▸ **Exercise prompt**:
Put every line of the rows below into a numbered list, leaving out any blank lines.

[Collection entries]
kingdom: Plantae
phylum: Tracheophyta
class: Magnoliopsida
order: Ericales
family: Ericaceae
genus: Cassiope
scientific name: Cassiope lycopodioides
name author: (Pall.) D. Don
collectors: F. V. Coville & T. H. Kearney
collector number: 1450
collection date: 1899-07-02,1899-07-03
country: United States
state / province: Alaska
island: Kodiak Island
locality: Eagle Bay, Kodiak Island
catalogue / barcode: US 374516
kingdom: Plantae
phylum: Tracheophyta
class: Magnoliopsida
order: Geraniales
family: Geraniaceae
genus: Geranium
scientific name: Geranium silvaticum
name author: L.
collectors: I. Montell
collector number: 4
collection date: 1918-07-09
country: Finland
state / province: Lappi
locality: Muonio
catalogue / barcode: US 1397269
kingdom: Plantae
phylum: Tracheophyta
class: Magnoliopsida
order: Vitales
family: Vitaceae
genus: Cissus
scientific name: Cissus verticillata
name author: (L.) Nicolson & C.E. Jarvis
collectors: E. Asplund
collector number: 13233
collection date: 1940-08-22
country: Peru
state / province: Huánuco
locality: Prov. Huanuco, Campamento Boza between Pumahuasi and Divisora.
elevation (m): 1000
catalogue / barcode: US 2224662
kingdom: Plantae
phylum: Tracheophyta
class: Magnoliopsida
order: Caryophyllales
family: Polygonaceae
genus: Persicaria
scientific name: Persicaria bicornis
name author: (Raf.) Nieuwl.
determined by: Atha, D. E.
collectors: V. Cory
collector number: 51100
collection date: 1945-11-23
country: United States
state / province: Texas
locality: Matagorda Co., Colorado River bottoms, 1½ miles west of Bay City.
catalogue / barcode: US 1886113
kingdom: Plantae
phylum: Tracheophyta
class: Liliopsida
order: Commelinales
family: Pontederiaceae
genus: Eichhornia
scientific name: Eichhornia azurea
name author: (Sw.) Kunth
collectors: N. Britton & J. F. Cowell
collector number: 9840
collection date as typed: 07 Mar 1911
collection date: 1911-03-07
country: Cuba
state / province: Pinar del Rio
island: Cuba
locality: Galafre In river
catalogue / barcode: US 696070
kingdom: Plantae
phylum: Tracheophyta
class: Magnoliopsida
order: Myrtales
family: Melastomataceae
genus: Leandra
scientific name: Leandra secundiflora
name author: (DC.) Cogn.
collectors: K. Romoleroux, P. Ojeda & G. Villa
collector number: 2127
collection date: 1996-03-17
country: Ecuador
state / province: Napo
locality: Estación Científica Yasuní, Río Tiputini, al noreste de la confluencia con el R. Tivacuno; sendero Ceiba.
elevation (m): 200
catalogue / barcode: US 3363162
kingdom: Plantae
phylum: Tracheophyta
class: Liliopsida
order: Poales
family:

▸ **Solution below**:
1. kingdom: Plantae
2. phylum: Tracheophyta
3. class: Magnoliopsida
4. order: Ericales
5. family: Ericaceae
6. genus: Cassiope
7. scientific name: Cassiope lycopodioides
8. name author: (Pall.) D. Don
9. collectors: F. V. Coville & T. H. Kearney
10. collector number: 1450
11. collection date: 1899-07-02,1899-07-03
12. country: United States
13. state / province: Alaska
14. island: Kodiak Island
15. locality: Eagle Bay, Kodiak Island
16. catalogue / barcode: US 374516
17. kingdom: Plantae
18. phylum: Tracheophyta
19. class: Magnoliopsida
20. order: Geraniales
21. family: Geraniaceae
22. genus: Geranium
23. scientific name: Geranium silvaticum
24. name author: L.
25. collectors: I. Montell
26. collector number: 4
27. collection date: 1918-07-09
28. country: Finland
29. state / province: Lappi
30. locality: Muonio
31. catalogue / barcode: US 1397269
32. kingdom: Plantae
33. phylum: Tracheophyta
34. class: Magnoliopsida
35. order: Vitales
36. family: Vitaceae
37. genus: Cissus
38. scientific name: Cissus verticillata
39. name author: (L.) Nicolson & C.E. Jarvis
40. collectors: E. Asplund
41. collector number: 13233
42. collection date: 1940-08-22
43. country: Peru
44. state / province: Huánuco
45. locality: Prov. Huanuco, Campamento Boza between Pumahuasi and Divisora.
46. elevation (m): 1000
47. catalogue / barcode: US 2224662
48. kingdom: Plantae
49. phylum: Tracheophyta
50. class: Magnoliopsida
51. order: Caryophyllales
52. family: Polygonaceae
53. genus: Persicaria
54. scientific name: Persicaria bicornis
55. name author: (Raf.) Nieuwl.
56. determined by: Atha, D. E.
57. collectors: V. Cory
58. collector number: 51100
59. collection date: 1945-11-23
60. country: United States
61. state / province: Texas
62. locality: Matagorda Co., Colorado River bottoms, 1½ miles west of Bay City.
63. catalogue / barcode: US 1886113
64. kingdom: Plantae
65. phylum: Tracheophyta
66. class: Liliopsida
67. order: Commelinales
68. family: Pontederiaceae
69. genus: Eichhornia
70. scientific name: Eichhornia azurea
71. name author: (Sw.) Kunth
72. collectors: N. Britton & J. F. Cowell
73. collector number: 9840
74. collection date as typed: 07 Mar 1911
75. collection date: 1911-03-07
76. country: Cuba
77. state / province: Pinar del Rio
78. island: Cuba
79. locality: Galafre In river
80. catalogue / barcode: US 696070
81. kingdom: Plantae
82. phylum: Tracheophyta
83. class: Magnoliopsida
84. order: Myrtales
85. family: Melastomataceae
86. genus: Leandra
87. scientific name: Leandra secundiflora
88. name author: (DC.) Cogn.
89. collectors: K. Romoleroux, P. Ojeda & G. Villa
90. collector number: 2127
91. collection date: 1996-03-17
92. country: Ecuador
93. state / province: Napo
94. locality: Estación Científica Yasuní, Río Tiputini, al noreste de la confluencia con el R. Tivacuno; sendero Ceiba.
95. elevation (m): 200
96. catalogue / barcode: US 3363162
97. kingdom: Plantae
98. phylum: Tracheophyta
99. class: Liliopsida
100. order: Poales
101. family:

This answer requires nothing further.